Find the line containing "- calcifications, morphology" in the listing below. Repeat it exactly, along with each following line up to and including the one containing "- tumour: bounding".

════════════════

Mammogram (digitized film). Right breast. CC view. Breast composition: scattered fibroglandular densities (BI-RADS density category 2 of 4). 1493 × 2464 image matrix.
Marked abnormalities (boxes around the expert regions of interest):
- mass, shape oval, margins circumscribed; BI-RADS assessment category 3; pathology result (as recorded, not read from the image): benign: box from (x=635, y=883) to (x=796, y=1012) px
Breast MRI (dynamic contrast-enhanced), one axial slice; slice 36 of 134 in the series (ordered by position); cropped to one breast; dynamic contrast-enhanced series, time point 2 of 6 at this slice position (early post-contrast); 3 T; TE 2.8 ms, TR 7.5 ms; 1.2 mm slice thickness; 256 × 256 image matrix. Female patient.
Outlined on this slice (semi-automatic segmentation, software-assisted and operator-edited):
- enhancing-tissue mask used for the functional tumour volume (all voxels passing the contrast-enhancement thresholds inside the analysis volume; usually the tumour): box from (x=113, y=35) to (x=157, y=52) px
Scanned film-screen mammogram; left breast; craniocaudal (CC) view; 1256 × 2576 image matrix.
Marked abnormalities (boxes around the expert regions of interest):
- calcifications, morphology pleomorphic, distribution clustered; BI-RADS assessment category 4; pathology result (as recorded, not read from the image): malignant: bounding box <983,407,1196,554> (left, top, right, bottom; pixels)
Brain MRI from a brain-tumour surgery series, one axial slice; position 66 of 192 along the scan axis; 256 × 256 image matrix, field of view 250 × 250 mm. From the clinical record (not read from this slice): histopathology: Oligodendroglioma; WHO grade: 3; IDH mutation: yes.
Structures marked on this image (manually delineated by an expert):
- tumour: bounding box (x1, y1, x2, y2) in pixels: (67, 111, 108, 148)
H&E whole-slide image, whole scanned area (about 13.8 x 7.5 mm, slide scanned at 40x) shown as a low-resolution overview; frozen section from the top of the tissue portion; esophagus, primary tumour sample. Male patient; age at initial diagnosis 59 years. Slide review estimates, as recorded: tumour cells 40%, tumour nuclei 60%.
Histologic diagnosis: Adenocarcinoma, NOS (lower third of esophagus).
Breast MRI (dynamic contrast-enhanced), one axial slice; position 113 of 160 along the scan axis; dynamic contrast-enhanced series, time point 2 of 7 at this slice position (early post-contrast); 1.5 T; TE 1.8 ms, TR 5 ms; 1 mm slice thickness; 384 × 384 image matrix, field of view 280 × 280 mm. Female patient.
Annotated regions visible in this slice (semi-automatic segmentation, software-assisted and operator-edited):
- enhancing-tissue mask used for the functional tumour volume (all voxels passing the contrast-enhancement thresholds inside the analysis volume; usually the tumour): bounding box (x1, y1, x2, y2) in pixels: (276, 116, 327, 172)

════════════════

ANSWER AREA
- calcifications, morphology pleomorphic, distribution clustered; BI-RADS assessment category 4; pathology result (as recorded, not read from the image): malignant: bounding box <983,407,1196,554> (left, top, right, bottom; pixels)
Brain MRI from a brain-tumour surgery series, one axial slice; position 66 of 192 along the scan axis; 256 × 256 image matrix, field of view 250 × 250 mm. From the clinical record (not read from this slice): histopathology: Oligodendroglioma; WHO grade: 3; IDH mutation: yes.
Structures marked on this image (manually delineated by an expert):
- tumour: bounding box (x1, y1, x2, y2) in pixels: (67, 111, 108, 148)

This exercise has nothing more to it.